Does anyone know if the bill will be reintroduced this year?
And regarding bike riders - the rules of the road are the rules of the road. Disregarding what is a sensible rule, i.e., coming to a full stop at a controlled intersection being what all traffic should do, regardless of the methodology employed to provide motion, is a collective hazard to all. We share the roads, so share them equally, with equal protection for all.
Allowing "California Stops" eventually leads to the outright running of both signs and lights, and when the inevitable and thus more likely collision occurs between man and iron beast, the operator of the iron shall be the person villified. Further, the speed at which the bicyclist chooses to "slow" for the intersection becomes wholly subjective given the individuals involved, and the temptation to dare fate will rise when such foolishness is granted legal charter.

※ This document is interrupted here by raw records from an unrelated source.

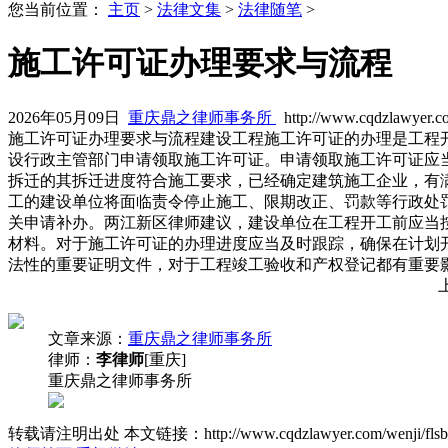
您当前位置：
主页
>
法律文集
>
法律随笔
>
施工许可证办理要求与流程
2026年05月09日
重庆鼎之律师事务所
http://www.cqdzlawyer.c
施工许可证办理要求与流程建设工程施工许可证的办理是工程
设行政主管部门申请领取施工许可证。申请领取施工许可证应
拆迁的其拆迁进度符合施工要求，已经确定建筑施工企业，有
工的建设单位将面临责令停止施工、限期改正、罚款等行政处
关申请补办。两江新区律师建议，建设单位在工程开工前应当
材料。对于施工许可证的办理进度应当及时跟踪，确保在计划
法性的重要证明文件，对于工程竣工验收和产权登记都有重要
文章来源：
重庆鼎之律师事务所
律师：
李律师
[重庆]
重庆鼎之律师事务所
转载请注明出处
本文链接：http://www.cqdzlawyer.com/wenji/flsb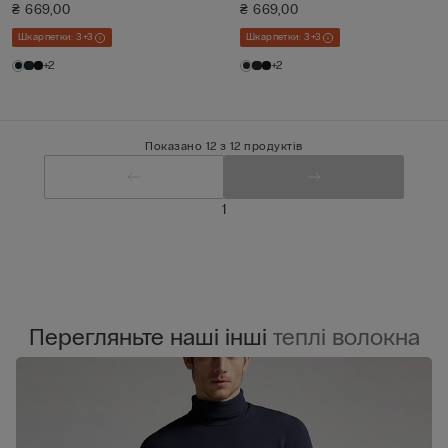
₴ 669,00
₴ 669,00
Шкарпетки: 3+3
Шкарпетки: 3+3
+2
+2
Показано 12 з 12 продуктів
1
Перегляньте наші інші
теплі волокна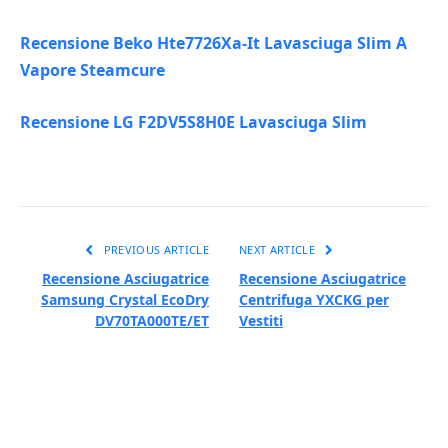
Recensione Beko Hte7726Xa-It Lavasciuga Slim A
Vapore Steamcure
Recensione LG F2DV5S8H0E Lavasciuga Slim
PREVIOUS ARTICLE
NEXT ARTICLE
Recensione Asciugatrice
Recensione Asciugatrice
Samsung Crystal EcoDry
Centrifuga YXCKG per
DV70TA000TE/ET
Vestiti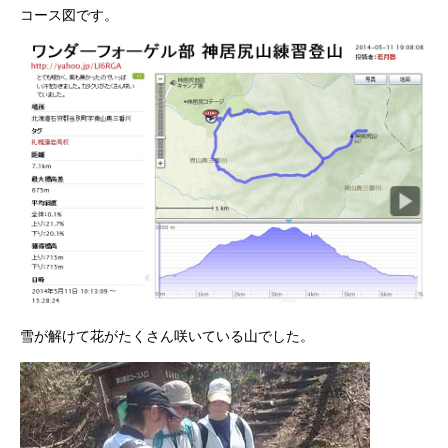
コース図です。
雪が解けて花がたくさん咲いている山でした。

If the argument is that urban bicycling is a healthy alternative to driving, it is arguable that stopping at intersections is a "healthy alternative" to running traffic control devises because of the extra energy used to begin propulsion from a dead stop. Muscle burn, baby...
Inconvenient? Perhaps, but so is a trip to the morgue or the hospital. Frankly, obeying many traffic signs and signals is sometimes inconvenient, but, we all share the roads and should do so fairly, equally, and intelligently.
The root word of travel is travail, and the object of traffic control measures is to lessen elements of said travail. Besides, our valiant lawyers have enough on their hands making the world a better place without being handed a bevy of cases trying to determine who is at fault in cases where the injured was allowed by law to run a stop sign.
Bill, your actual legislative scorecard should have read "One win, one loss, and this one should have been left alone".